• Trecho do relato:
◇ ◇ ◇
Durante a minha vida, fiz parte de uma classe média média. E quando falo da escassez da minha vida de menina , algumas amigas, que viviam tempos de mais bonanças, ou até alguns desperdícios, falam em culpa, e/ou des-culpas. Lembro do meu pai trabalhando muito no comércio, e já falando mal dos políticos, que, segundo ele, eram homens parasitas e que não trabalhavam, e só roubavam. Hoje até entendo essa opinião tacanha. Meu pai trabalhava noite adentro para participar das concorrências e quando via, caia de paraquedas um amigo do Governo e ganhava o embate pelos desvios dos favores. Ele, um solitário homem das máquinas de escrever, e móveis dos escritórios desses mesmos homens, saía perdedor. E quando ganhava, uma vez perdida, penava anos nos corredores das repartições, para receber seu ganha pão. E me dizia: “Ana, se me pagassem, eu era um homem rico!” Ficava a imaginar ele magrinho e circunspecto, disputando e ouvindo os nãos nas ante-salas dos governantes. Não tinha ele como acreditar na Política, esse braço assistencialista e malvado daqueles tempos sombrios.

Assisti a golpes. Alguns. E de tantos danos, o pior deles tenha sido o AI 5. Mas lembro ainda do que nos impedia de viajar. Anos 70, e para viajar uma vez, tive que pagar ao banco, uma fortuna de 12.000 cruzeiros, e lá esse dinheiro ficava “guardado” pelas raposas, por um ano. Quando retirávamos o depósito, esse não valia mais nem uma uva. Outra vez, com Zélia Cardoso de Melo, prendeu os dinheiros das economias. Como nunca tive, não fui prejudicada. Mas vi gente que juntava grana há anos para comprar um imóvel, e ficou a ver navios. E os grandões souberam das medidas nas vésperas, e claro, deram melhor destino aos seus dinheiros.
◇ ◇ ◇
• Trechos da listagem:
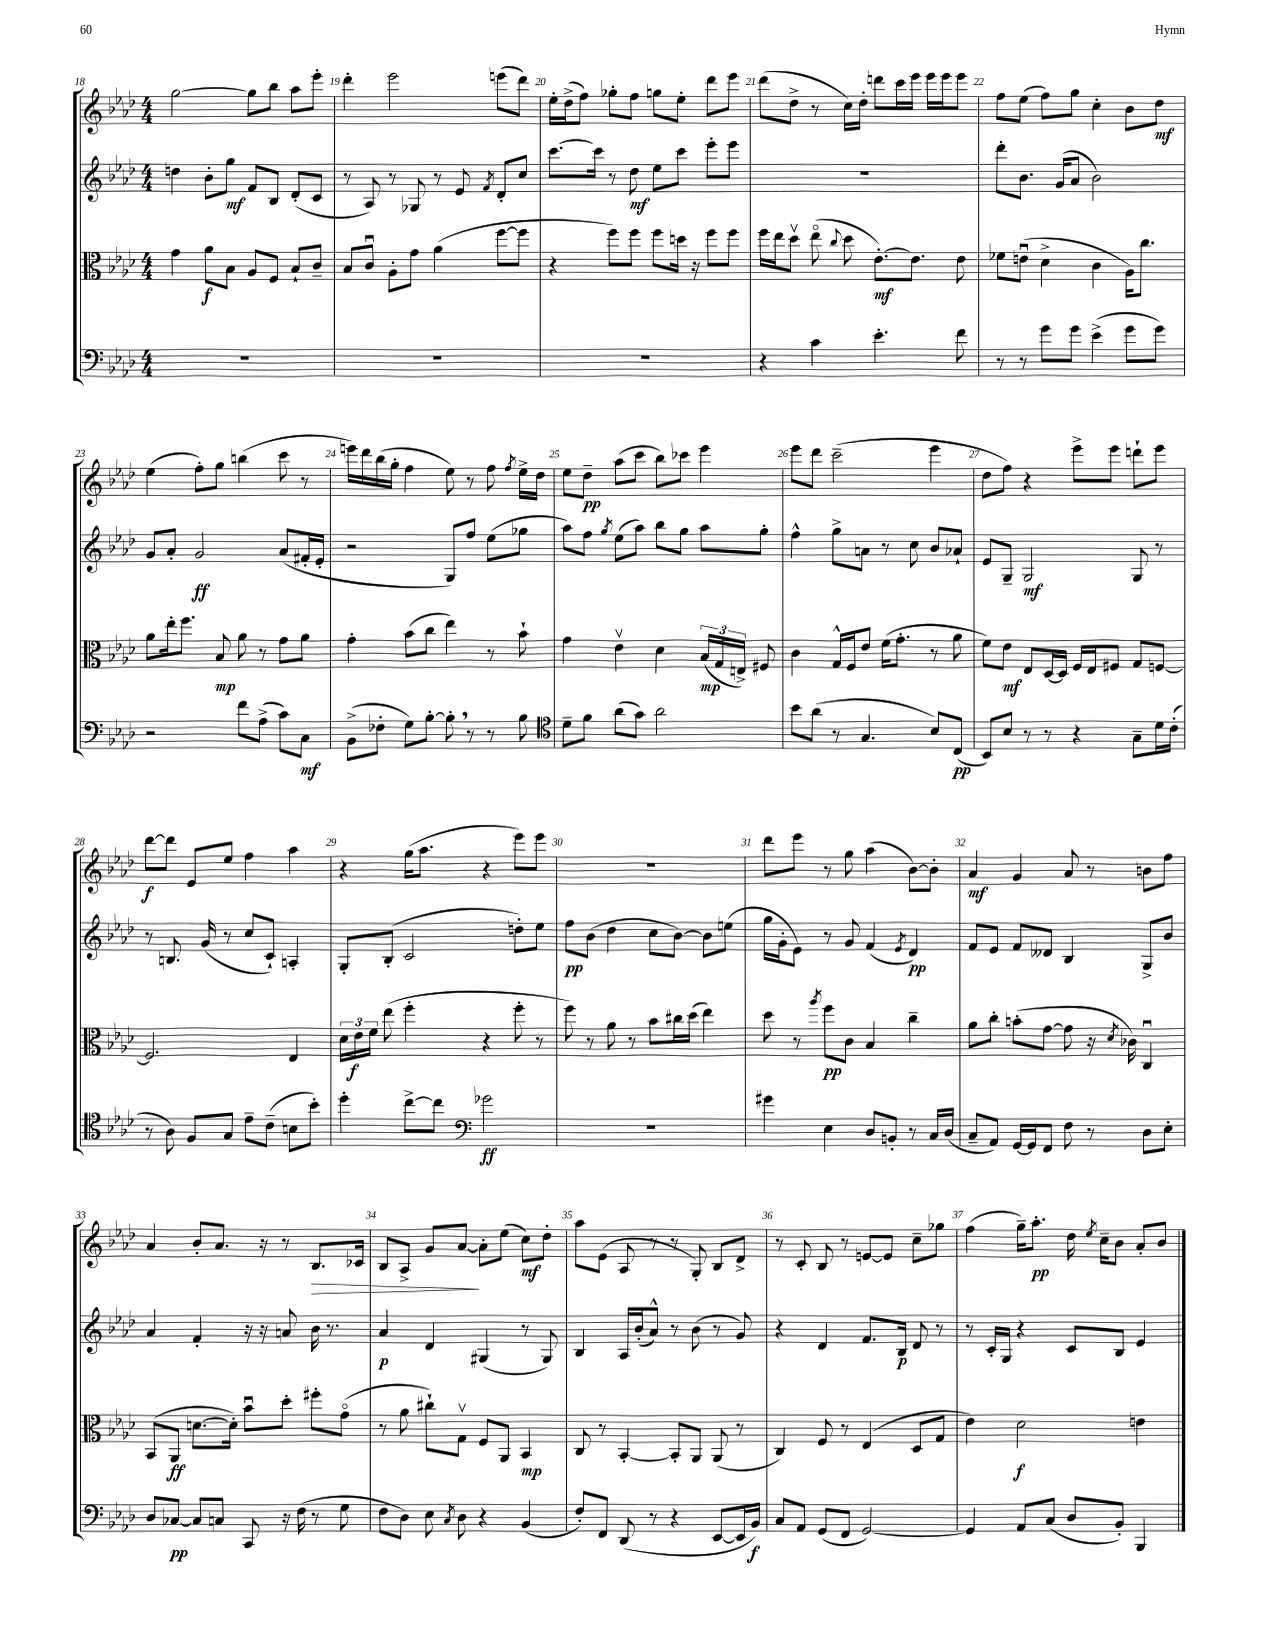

**kern	**kern	**kern	**kern
*staff4	*staff3	*staff2	*staff1
*clefF4	*clefC3	*clefG2	*clefG2
*k[b-e-a-d-]	*k[b-e-a-d-]	*k[b-e-a-d-]	*k[b-e-a-d-]
*M4/4	*M4/4	*M4/4	*M4/4
1r	4g\	4dd\	[2gg\
.	8a-\L	8b-'\L	.
.	8B-\J	8gg\J	.
.	8A-/L	8f/L	8gg\]L
.	8F/J	8B-/J	8bb-\J
.	8B-`/L	(8d-'/L	8aa-\L
.	8c~/J	8c/J	8eee-'\J
=	=	=	=
1r	8B-/L	8r	4ddd-'\
.	8cu/J	8A-/)	.
.	8A-'\L	8r	2eee-\
.	8g\J	8G-/	.
.	(4a-\	8r	.
.	.	8e-/	.
.	.	8qf/	.
.	[8ff\L	8d-'/L	(8eee\L
.	8ff\]J	8cc/J	8ddd-\J)
=	=	=	=
1r	4r	[8.ccc\L	16ee-'\LL
.	.	.	(16dd-^\J
.	.	.	8ff\J)
.	.	16ccc\]Jk	.
.	8ff\L)	8r	8gg-'\L
.	8ff\J	8dd-\	8ff\J
.	8ff\L	8ee-\L	8gg\L
.	16dd\Jk	8ccc\J	8ee-'\J
.	16r	.	.
.	8ff\L	8eee-'\L	8ddd-\L
.	8ff\J	8eee-\J	8eee-\J
=	=	=	=
4r	16ff\LL	1r	(8ddd-\L
.	16ee-\J	.	.
.	8dd-v\J	.	8dd-^\J
4c\	(8ee-o\	.	8r
.	8qqcc/	.	.
.	8dd-\	.	16cc\LL)
.	.	.	16dd-'\JJ
4.e-'\	[8.e-'\L)	.	8ddd\L
.	.	.	16ccc\L
.	8.e-\]J	.	16eee-\JJ
.	.	.	16eee-\LL
.	.	.	16eee-\J
8f\	8e-\	.	8eee-\J
=	=	=	=
8r	8f-\L	8ddd-'\L	8ff\L
8r	(8eu\J	8.b-\J	(8ee-\J
8g\L	4d-^\	.	8ff\L)
.	.	(16g/LK	.
8g\J	.	8a-/J	8gg\J
(4e-^\	4c\	2b-\)	4cc'\
8g\L	16A-\LK)	.	8b-\L
.	8.cc\J	.	.
8g\J)	.	.	8dd-\J
=	=	=	=
2r	8a-\L	8g/L	(4ee-\
.	16ee-'\k	8a-'/J	.
.	8.ff\J	.	.
.	.	2g/	8ff'\L)
.	8B-/	.	8gg\J
8f\L	8a-\	.	(4bb\
(8A-^\J	8r	.	.
8c\L)	8g\L	(8a-/L	8ccc\
8C\J	8a-\J	16f#'/L	8r
.	.	16e-'/JJ	.
=	=	=	=
(8BB-^\L	4g'\	2r	16eee\LL)
.	.	.	16ddd-\
8F-'\J	.	.	(16bb-\
.	.	.	16gg'\JJ
8G\L)	(8b-\L	.	4ff\
[8B-'\J	8cc\J	.	.
8B-'\]	4ee-\)	8G/L)	8ee-\)
8r	.	8ff/J	8r
8r	8r	(8ee-\L	8ff\
.	.	.	8qff/
8B-\	8b-`\	8gg-\J	16ee-^\LL
.	.	.	16dd-\JJ
=	=	=	=
*clefC4	*	*	*
8d-~\L	4g\	8aa-\L)	8ee-\L
8f\J	.	8ff\J	8dd-~\J
.	.	8qgg/	.
(8a-\L	4e-v\	(8ee-\L	(8aa-\L
8g\J)	.	8aa-\J)	8ccc\J
2a-\	4d-\	8bb-\L	8bb-\L)
.	.	8gg\J	8ccc-\J
.	(24B-/LL	8aa-\L	4eee-\
.	24G/	.	.
.	24E^/JJ)	.	.
.	8F#/	8gg'\J	.
=	=	=	=
8b-\L	4c\	4ff^^\	8eee-\L
(8a-\J	.	.	8ddd-\J
8r	16G^^/LL	8gg^\L	(2ccc~\
.	16F/J	.	.
4.G/	8e-/J	8a\J	.
.	(16f\LK	8r	.
.	8.g'\J	.	.
.	.	8cc\	.
8B-/L)	8r	8b-/L	4eee-\
(8C/J	8a-\	8a-`/J	.
=	=	=	=
8BB-/L)	8f\L)	8e-/L	8dd-\L
8B-/J	8e-\J	8G~/J	8ff\J)
8r	8E-/L	2G/	4r
8r	[16D-/L	.	.
.	16D-/]JJ	.	.
4r	16F/LL	.	8eee-^\L
.	16E-/J	.	.
.	8F#/J	.	8eee-\J
8G~\L	8G/L	8G/	8ddd`\L
16d-\L	[8F/J	8r	8eee-\J
(16c'\JJ	.	.	.
=	=	=	=
8r	2.F/]	8r	[8ddd-\L
8A-\)	.	8.B/	8ddd-\]J
8F/L	.	.	8e-/L
.	.	(16g/	.
8G/J	.	8r	8ee-/J
8e-~\L	.	8cc/L	4ff\
(8c~\J	.	8c`/J)	.
8B\L	4E-/	4A'/	4aa-\
8b-'\J)	.	.	.
=	=	=	=
4dd-'\	24d-\LL	8G'/L	4r
.	24e-\	.	.
.	24f\JJ	.	.
.	(8ee-\	(8B-'/J	.
[8cc^\L	4ff'\	2c/	(16gg\LK
.	.	.	8.aa-\J
8cc\]J	.	.	.
*clefF4	*	*	*
2g-\	4r	.	4r
.	8ff'\	8dd'\L)	8eee-\L)
.	8r	8ee-\J	8eee-\J
=	=	=	=
1r	8ff\)	8ff\L	1r
.	8r	(8b-\J	.
.	8a-\	4dd-\	.
.	8r	.	.
.	8b-\L	8cc\L	.
.	16cc#\L	[8b-\J)	.
.	(16dd-\JJ	.	.
.	4ee-\)	8b-\]L	.
.	.	(8ee\J	.
=	=	=	=
4g#\	8dd-\	16gg\LL	8ddd-\L
.	.	16g'\J	.
.	8r	8e-\J)	8eee-\J
.	8qaa-/	.	.
4E-\	8ff\L	8r	8r
.	8c\J	8g/	8gg\
8D-/L	4B-/	(4f/	(4aa-\
8BB'/J	.	.	.
.	.	8qe-/	.
8r	4cc~\	4d-/)	[8b-\L)
16C/LL	.	.	8b-'\]J
(16D-/JJ	.	.	.
=	=	=	=
8C~/L	8a-\L	8f/L	4a-/
8AA-/J)	8cc'\J	8e-/J	.
[16GG/LL	(8b'\L	8f/L	4g/
16GG/]J	.	.	.
8FF/J	[8g\J	8d--/J	.
8F\	8g\]	4B-/	8a-/
8r	16r	.	8r
.	8qd-/	.	.
.	16c-\)	.	.
8D-\L	4Cu/	8G^/L	8b\L
8E-'\J	.	8b-/J	8ff\J
=	=	=	=
8D-/L	(8BB-/L	4a-/	4a-/
[8C-/J	8AA-/J	.	.
8C-/]L	[8.d\L	4f'/	8b-'/L
8C/J	.	.	8.a-/J
.	16d'\]Jk)	.	.
8CC/	8b-u\L	16r	.
.	.	16r	16r
16r	8dd-'\J	8a/	8r
(16F\	.	.	.
8r	8ff#'\L	16b-\	8.B-/L
.	.	8.r	.
8G\	(8go\J	.	.
.	.	.	16c-/Jk
=	=	=	=
8F\L	8r	4a-/	8B-/L
8D-\J)	8a-\	.	8A-^/J
8E-\	8cc#`\L)	4d-/	8g/L
8qC/	.	.	.
8D-\	8Gv\J	.	[8a-/J
4r	8F/L	(4G#/	8a-'\]L
.	8AA-/J	.	(8ee-\J
(4BB-/	4BB-/	8r	8cc\L)
.	.	8G#/)	8dd-'\J
=	=	=	=
8F'/L)	8C/	4B-/	8aa-\L
8FF/J	8r	.	(8e-\J
(8DD-/	[4BB-'/	16A-/LL	8A-/
.	.	(16b-'/J	.
8r	.	8a-^^/J)	8r
4r	8BB-'/]L	8r	8r
.	8AA-/J	(8b-\	8G'/)
[8EE-/L	(8AA-/	8r	8B-/L
16EE-/]L	8r	8g/)	8d-^/J
16BB-/JJ)	.	.	.
=	=	=	=
8C/L	4C/)	4r	8r
8AA-/J	.	.	8c'/
(8GG/L	8F/	4d-/	8B-/
8FF/J	8r	.	8r
[2GG/)	(4E-/	8.f/L	[8e/L
.	.	.	8e/]J
.	.	16B-/Jk	.
.	8D-/L	8d-/	8cc~\L
.	8G/J	8r	8gg-\J
=	=	=	=
4GG/]	4e-\)	8r	(4ff\
.	.	16c'/LL	.
.	.	16G/JJ	.
8AA-/L	2d-\	4r	16gg~\LK)
.	.	.	8.aa-'\J
(8C/J	.	.	.
8D-/L	.	8c/L	16dd-\
.	.	.	8qee-/
.	.	.	16cc~\LK
8BB-'/J)	.	8B-/J	8b-\J
4BBB-/	4e\	4e-/	8a-'/L
.	.	.	8b-/J
==	==	==	==
*-	*-	*-	*-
◇ ◇ ◇
• Exercício 1: Substitua "cruzeiros" por "reais" no relato e transcreva tudo, de "Assisti a golpes." até "aos seus dinheiros.".
• Exercício 2: Retome o relato sobre a vida na classe média e os tempos políticos do país, continuando-o a partir da última frase.

• Resposta escrita 1:
Assisti a golpes. Alguns. E de tantos danos, o pior deles tenha sido o AI 5. Mas lembro ainda do que nos impedia de viajar. Anos 70, e para viajar uma vez, tive que pagar ao banco, uma fortuna de 12.000 reais, e lá esse dinheiro ficava “guardado” pelas raposas, por um ano. Quando retirávamos o depósito, esse não valia mais nem uma uva. Outra vez, com Zélia Cardoso de Melo, prendeu os dinheiros das economias. Como nunca tive, não fui prejudicada. Mas vi gente que juntava grana há anos para comprar um imóvel, e ficou a ver navios. E os grandões souberam das medidas nas vésperas, e claro, deram melhor destino aos seus dinheiros.

• Resposta escrita 2:
Vi os produtos de feira sumirem das prateleiras; o leite ficar restrito à duas latas; postos de gasolina fecharem aos finais de semana; passaporte não válido para Cuba; inflação dos % sabe-se lá quanto ao mês, e na minha casa de menina, comida na mesa sempre foi farta, mas no resto faltava muito. Éramos quatro, e minha mãe costurava os vestidos, as saias de nesga, e os vestidos trapézios, e re-aproveitava os fósforos! Sapatos era somente um. E a vida era sim simples para todos. Foi a salvação. Depois tive minha casa só com almofadas coloridas, pois a vida hippie e descolada me seduzia , até hoje. E a minha personalidade me protegia do consumo e limitações. Nunca quis o luxo , puro luxo. E não gosto de joias. Acho que, como não era para o meu bico, nunca nem olhava, aí o gosto se ressabiava e olhava para as pérolas de soslaio. Bom mesmo eram as bugigangas! E os brincos! Prá que te quero…..e com eles fiz minhas medidas para os meus encantos juvenis. Até hoje os faço!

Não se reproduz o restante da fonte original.